(Saved data entries)
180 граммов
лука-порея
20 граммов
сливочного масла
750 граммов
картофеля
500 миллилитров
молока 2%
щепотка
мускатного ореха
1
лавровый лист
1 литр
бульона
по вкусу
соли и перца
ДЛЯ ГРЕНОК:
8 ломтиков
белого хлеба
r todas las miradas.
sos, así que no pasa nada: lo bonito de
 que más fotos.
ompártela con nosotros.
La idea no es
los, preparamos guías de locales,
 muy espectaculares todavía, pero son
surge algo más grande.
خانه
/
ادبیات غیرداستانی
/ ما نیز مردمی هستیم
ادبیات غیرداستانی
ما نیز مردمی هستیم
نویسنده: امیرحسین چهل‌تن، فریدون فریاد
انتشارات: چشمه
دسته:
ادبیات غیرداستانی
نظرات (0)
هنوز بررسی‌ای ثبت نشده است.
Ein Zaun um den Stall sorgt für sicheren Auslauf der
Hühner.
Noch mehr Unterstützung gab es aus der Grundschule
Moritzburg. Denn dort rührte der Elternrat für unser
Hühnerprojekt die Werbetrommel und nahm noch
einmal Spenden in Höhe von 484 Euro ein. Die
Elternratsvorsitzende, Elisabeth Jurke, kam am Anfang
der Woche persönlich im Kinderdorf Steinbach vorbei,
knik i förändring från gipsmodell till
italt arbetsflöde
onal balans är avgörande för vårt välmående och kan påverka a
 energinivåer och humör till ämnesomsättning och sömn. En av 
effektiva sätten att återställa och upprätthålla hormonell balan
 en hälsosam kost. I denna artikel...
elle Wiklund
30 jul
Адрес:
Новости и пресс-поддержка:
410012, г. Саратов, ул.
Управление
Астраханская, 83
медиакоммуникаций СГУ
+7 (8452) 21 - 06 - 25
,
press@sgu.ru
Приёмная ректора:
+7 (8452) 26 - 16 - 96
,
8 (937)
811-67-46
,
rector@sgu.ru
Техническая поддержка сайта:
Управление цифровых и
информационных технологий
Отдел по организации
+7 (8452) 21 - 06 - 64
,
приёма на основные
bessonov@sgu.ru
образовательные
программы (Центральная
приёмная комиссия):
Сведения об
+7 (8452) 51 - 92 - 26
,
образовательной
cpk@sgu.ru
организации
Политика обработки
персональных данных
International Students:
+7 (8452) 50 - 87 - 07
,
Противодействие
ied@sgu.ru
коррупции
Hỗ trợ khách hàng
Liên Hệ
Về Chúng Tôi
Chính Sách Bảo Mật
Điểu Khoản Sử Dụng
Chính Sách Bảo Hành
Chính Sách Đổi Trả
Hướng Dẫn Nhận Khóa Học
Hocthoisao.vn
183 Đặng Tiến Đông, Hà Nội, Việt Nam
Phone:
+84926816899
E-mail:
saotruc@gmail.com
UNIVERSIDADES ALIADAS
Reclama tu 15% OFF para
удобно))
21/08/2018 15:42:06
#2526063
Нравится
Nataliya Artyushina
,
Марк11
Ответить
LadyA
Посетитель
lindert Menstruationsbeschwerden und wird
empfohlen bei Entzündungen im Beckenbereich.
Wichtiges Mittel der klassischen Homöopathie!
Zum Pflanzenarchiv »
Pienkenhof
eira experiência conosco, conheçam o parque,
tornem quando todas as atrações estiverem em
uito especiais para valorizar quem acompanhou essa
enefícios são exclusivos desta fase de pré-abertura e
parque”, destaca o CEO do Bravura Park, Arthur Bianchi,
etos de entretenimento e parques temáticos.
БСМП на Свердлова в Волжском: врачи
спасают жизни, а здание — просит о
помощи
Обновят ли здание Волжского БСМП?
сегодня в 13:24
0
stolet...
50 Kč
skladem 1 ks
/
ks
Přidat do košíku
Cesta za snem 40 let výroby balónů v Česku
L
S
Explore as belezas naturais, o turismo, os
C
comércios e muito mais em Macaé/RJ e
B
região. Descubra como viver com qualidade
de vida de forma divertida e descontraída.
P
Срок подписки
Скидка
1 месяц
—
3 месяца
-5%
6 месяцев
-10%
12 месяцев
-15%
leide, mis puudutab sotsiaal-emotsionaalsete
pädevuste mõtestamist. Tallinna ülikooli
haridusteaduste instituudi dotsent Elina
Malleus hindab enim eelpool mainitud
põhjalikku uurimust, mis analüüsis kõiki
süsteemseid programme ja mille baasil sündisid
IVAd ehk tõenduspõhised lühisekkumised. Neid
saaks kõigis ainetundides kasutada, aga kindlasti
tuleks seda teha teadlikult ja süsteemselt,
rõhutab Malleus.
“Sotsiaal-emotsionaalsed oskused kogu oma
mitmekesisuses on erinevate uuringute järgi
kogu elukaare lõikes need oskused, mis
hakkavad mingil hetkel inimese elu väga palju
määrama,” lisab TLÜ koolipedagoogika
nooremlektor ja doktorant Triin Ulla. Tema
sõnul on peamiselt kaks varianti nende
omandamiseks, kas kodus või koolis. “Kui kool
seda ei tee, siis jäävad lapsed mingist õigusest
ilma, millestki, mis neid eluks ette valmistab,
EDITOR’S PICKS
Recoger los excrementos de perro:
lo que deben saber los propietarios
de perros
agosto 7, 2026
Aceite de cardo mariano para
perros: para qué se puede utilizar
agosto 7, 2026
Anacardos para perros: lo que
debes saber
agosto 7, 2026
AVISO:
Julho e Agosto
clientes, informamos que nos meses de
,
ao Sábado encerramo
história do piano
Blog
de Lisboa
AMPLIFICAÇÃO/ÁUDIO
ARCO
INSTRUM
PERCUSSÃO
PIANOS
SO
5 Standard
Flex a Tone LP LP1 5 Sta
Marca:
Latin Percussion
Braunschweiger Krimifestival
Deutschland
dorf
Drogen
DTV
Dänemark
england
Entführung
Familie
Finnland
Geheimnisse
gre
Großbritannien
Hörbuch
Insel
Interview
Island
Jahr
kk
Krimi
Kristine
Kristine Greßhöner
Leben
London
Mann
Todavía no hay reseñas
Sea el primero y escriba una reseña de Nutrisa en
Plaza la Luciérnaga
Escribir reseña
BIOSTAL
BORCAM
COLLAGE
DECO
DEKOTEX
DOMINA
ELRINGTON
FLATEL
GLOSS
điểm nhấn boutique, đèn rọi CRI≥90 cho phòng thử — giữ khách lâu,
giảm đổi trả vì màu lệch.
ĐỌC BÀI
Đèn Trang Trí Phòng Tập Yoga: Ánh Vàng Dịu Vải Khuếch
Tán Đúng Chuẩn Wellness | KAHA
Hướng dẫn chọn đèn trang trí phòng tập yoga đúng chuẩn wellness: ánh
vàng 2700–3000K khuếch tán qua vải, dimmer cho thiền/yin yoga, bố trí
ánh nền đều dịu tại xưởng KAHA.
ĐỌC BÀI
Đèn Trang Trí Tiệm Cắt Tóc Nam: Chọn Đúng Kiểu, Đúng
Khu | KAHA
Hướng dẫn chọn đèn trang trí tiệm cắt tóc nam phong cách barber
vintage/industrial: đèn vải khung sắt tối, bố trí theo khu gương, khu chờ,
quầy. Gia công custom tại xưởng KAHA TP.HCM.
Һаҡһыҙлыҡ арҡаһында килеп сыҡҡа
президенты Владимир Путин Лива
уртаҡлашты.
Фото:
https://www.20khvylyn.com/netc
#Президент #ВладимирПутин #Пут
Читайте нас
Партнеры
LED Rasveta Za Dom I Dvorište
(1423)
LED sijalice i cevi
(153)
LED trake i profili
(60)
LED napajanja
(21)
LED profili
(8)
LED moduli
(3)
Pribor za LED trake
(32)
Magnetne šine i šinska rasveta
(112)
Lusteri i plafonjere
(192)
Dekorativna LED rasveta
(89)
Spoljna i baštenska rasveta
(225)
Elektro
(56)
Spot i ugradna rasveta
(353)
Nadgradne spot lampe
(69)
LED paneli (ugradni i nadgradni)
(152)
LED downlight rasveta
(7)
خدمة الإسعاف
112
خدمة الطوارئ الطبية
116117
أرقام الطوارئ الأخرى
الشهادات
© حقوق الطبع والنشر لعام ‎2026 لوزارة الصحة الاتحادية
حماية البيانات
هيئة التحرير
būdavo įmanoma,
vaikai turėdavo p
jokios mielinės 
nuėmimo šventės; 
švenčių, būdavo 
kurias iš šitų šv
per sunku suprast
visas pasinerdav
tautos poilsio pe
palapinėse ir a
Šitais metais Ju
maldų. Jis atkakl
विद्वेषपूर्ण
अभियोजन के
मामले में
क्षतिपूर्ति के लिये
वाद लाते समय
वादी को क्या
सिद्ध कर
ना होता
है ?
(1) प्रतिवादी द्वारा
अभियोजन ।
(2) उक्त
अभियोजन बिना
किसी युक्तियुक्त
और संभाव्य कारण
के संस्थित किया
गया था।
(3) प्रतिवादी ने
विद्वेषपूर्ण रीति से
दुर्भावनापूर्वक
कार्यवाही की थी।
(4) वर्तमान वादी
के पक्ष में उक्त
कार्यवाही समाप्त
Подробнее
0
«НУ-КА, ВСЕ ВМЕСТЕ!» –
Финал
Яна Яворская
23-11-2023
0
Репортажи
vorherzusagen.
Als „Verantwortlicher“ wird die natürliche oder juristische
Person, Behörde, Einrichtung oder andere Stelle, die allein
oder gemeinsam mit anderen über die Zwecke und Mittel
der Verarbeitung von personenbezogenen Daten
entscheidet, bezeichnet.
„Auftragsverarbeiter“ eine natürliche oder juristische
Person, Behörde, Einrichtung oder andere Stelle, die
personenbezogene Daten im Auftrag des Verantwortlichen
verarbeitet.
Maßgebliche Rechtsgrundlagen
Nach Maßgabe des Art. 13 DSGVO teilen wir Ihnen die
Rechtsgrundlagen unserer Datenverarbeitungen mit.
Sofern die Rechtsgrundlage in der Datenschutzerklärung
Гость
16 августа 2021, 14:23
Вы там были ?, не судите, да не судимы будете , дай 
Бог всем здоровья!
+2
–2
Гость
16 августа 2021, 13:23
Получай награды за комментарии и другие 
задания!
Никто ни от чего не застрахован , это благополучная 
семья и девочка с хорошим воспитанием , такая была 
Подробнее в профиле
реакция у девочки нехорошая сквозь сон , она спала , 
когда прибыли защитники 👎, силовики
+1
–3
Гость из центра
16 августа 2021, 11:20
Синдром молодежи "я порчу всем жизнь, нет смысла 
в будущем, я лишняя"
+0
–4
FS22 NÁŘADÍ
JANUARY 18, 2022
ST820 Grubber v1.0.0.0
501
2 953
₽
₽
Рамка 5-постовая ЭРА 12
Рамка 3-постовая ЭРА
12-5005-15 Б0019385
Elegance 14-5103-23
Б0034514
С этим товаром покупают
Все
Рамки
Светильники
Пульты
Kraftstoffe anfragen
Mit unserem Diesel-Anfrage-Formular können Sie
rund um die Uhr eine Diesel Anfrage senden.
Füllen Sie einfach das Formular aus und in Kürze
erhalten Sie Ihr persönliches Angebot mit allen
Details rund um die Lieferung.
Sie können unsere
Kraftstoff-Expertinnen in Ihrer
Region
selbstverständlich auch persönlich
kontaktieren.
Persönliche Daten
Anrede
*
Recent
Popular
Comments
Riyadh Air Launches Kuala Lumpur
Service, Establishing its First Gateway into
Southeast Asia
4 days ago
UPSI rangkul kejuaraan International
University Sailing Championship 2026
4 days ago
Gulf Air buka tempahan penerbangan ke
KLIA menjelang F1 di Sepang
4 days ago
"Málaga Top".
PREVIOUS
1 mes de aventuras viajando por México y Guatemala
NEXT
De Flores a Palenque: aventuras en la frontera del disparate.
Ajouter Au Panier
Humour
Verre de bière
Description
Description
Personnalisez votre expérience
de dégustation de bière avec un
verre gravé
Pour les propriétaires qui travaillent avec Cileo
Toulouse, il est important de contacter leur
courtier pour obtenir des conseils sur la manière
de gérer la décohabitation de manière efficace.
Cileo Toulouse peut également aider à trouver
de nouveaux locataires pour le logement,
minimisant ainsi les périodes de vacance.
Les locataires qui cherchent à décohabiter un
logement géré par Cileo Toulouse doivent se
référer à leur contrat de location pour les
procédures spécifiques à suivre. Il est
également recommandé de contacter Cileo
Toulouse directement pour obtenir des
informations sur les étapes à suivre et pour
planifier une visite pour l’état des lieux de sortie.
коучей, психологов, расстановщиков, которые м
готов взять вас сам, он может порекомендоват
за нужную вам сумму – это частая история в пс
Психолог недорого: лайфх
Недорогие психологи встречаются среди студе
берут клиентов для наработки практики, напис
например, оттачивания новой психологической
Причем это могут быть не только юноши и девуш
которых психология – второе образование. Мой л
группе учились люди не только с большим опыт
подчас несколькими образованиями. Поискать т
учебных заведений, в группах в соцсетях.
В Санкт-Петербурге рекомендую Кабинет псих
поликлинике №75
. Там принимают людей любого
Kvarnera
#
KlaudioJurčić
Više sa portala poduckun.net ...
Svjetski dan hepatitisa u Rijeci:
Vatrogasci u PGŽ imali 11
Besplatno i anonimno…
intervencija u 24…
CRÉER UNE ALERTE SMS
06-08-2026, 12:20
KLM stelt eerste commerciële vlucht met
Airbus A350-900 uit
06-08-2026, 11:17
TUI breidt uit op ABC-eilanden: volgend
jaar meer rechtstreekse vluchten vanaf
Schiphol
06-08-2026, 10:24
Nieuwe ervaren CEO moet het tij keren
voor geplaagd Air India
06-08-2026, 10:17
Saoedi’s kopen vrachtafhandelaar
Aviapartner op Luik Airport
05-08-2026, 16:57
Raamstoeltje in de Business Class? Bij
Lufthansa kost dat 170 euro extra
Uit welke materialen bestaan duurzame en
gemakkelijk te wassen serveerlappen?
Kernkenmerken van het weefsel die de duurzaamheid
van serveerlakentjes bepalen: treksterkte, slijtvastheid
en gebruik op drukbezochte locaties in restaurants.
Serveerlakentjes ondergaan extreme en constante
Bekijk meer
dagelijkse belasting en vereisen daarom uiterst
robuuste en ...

[Exercise requirements]
Pull out every line in the data above that has the word "постовая".

[Written answer]
Рамка 5-постовая ЭРА 12
Рамка 3-постовая ЭРА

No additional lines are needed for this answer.